Perusahaan kedirgantaraan swasta asal Vietnam, VinSpace, secara resmi menjalin kolaborasi strategis dengan SpaceX untuk meluncurkan satelit pertamanya ke orbit bumi. Langkah ambisius ini ditargetkan terealisasi pada tahun 2027 mendatang melalui misi peluncuran bersama yang dikelola oleh perusahaan milik Elon Musk tersebut.

Dalam kesepakatan yang ditandatangani baru-baru ini, satelit besutan VinSpace akan menumpang program misi berbagi tumpangan (rideshare) bernama Transporter. Program ini memungkinkan beberapa korporasi mengirimkan satelit mereka menggunakan satu roket yang sama, sehingga menekan biaya operasional peluncuran secara signifikan.

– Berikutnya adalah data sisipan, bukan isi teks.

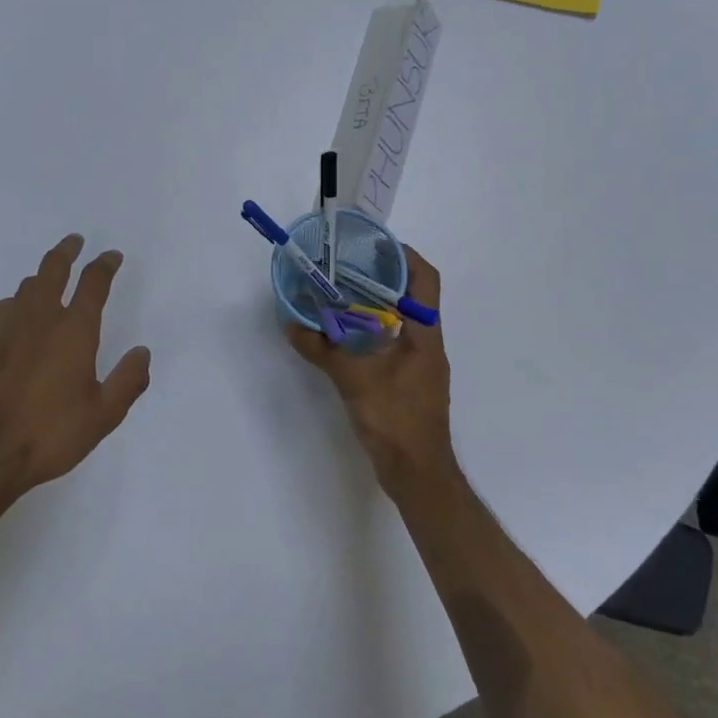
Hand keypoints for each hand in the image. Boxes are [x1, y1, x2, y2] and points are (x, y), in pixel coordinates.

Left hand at [0, 234, 152, 498]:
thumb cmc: (50, 434)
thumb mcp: (103, 415)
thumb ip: (128, 381)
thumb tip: (142, 352)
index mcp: (74, 330)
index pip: (93, 283)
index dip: (104, 265)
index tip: (112, 256)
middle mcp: (41, 318)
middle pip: (53, 269)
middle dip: (67, 251)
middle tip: (75, 241)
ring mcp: (7, 327)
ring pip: (27, 286)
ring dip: (42, 275)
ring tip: (50, 277)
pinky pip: (2, 308)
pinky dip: (14, 303)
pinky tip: (15, 315)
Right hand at [285, 247, 456, 497]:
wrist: (417, 473)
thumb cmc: (395, 419)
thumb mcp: (353, 379)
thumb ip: (322, 349)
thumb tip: (291, 324)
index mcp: (424, 334)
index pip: (424, 280)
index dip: (404, 255)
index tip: (372, 244)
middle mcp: (426, 343)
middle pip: (409, 296)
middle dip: (378, 277)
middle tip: (342, 266)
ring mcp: (418, 364)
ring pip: (398, 321)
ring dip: (371, 306)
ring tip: (336, 296)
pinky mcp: (406, 382)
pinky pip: (388, 344)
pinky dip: (367, 333)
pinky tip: (341, 337)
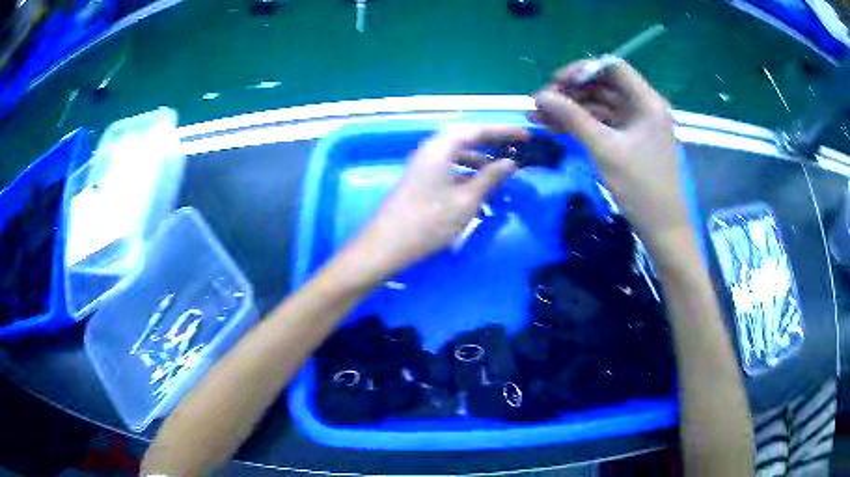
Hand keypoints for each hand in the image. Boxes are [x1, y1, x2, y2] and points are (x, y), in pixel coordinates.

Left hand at [358, 124, 528, 271]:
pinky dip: (465, 175)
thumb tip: (511, 163)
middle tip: (515, 152)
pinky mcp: (418, 180)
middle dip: (492, 145)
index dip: (504, 132)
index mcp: (441, 147)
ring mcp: (422, 165)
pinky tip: (478, 191)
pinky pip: (448, 169)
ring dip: (479, 162)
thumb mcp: (466, 200)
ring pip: (457, 156)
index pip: (478, 130)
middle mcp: (430, 149)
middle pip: (466, 139)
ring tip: (500, 175)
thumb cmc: (429, 221)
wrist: (386, 245)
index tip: (526, 137)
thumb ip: (490, 178)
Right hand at [532, 59, 690, 248]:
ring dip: (571, 109)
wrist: (663, 229)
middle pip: (603, 86)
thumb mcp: (604, 149)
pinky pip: (603, 124)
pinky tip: (555, 128)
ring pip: (599, 105)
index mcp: (646, 101)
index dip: (582, 69)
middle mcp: (643, 107)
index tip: (556, 83)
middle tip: (541, 103)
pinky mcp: (630, 141)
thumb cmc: (640, 188)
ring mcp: (637, 125)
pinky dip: (581, 125)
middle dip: (571, 92)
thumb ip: (572, 118)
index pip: (612, 67)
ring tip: (538, 117)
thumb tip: (539, 95)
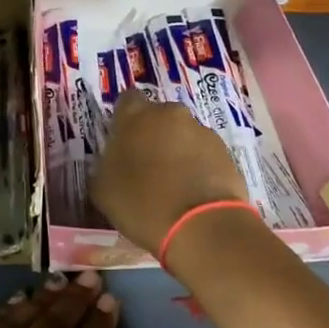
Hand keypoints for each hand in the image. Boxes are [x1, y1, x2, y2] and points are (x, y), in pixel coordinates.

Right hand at [91, 90, 248, 255]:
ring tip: (174, 184)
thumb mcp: (103, 189)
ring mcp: (201, 131)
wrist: (202, 227)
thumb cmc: (142, 204)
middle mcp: (170, 114)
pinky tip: (193, 193)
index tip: (122, 141)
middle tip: (146, 165)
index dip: (124, 119)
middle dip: (152, 134)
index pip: (127, 100)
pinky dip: (198, 166)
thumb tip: (110, 162)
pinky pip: (204, 153)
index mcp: (135, 116)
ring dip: (177, 150)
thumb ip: (104, 165)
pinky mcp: (225, 152)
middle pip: (158, 116)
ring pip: (183, 134)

Melalui proyek perdana ini, VinSpace berencana menguji coba teknologi satelit rancangan mandiri langsung di orbit. Uji coba tersebut diharapkan menjadi fondasi penting bagi pengembangan layanan komersial mereka di masa depan. CEO VinSpace, Thu Vu, menekankan bahwa akses transportasi luar angkasa yang andal merupakan kunci utama dalam merealisasikan inovasi satelit menjadi misi operasional yang sukses.

Kendati demikian, pihak VinSpace masih merahasiakan rincian spesifikasi satelit, jumlah unit yang akan dikirim ke luar angkasa, serta nilai kontrak investasi dengan SpaceX. VinSpace sendiri merupakan anak usaha Vingroup, konglomerasi terbesar di Vietnam yang didirikan oleh miliarder Pham Nhat Vuong, yang kini terus memperluas ekspansinya ke sektor teknologi tinggi seperti kendaraan listrik, kecerdasan buatan (AI), dan antariksa.

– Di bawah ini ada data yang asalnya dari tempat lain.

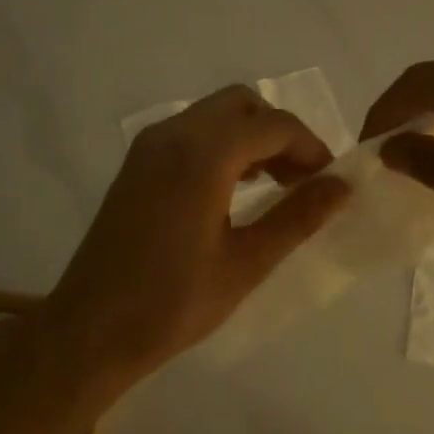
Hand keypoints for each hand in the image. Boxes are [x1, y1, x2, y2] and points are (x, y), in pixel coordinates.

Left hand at [41, 85, 350, 384]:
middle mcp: (173, 135)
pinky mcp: (137, 164)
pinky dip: (222, 146)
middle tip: (302, 180)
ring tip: (275, 186)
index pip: (273, 125)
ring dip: (251, 137)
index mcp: (202, 156)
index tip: (329, 183)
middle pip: (242, 105)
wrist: (92, 329)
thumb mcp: (246, 263)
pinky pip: (190, 133)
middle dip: (280, 133)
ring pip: (214, 115)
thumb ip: (298, 217)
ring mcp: (149, 147)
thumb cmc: (173, 303)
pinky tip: (234, 189)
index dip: (311, 147)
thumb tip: (342, 185)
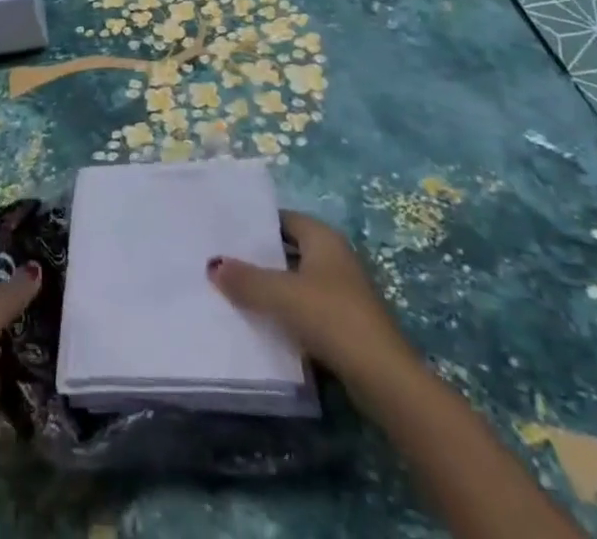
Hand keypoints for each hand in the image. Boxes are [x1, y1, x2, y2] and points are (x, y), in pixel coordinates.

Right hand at [208, 210, 417, 385]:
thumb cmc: (331, 318)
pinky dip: (287, 312)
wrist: (383, 378)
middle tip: (224, 262)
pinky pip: (307, 309)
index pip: (284, 219)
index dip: (256, 224)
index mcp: (323, 238)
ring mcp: (343, 292)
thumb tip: (213, 264)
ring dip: (272, 288)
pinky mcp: (346, 324)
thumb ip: (246, 279)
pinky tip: (264, 324)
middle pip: (290, 250)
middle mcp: (335, 258)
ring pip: (297, 282)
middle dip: (260, 257)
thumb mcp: (281, 295)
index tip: (226, 233)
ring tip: (235, 292)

Kolaborasi ini sekaligus mempertegas ambisi Vietnam untuk menjadi salah satu kekuatan teknologi antariksa tingkat menengah di kawasan Asia Tenggara pada 2030. Pemerintah Vietnam sendiri telah merintis industri ini sejak meluncurkan satelit komunikasi pertamanya pada 2008, disusul pembukaan pusat sains antariksa di Hanoi serta pemberian izin uji coba internet satelit Starlink milik SpaceX di wilayah mereka.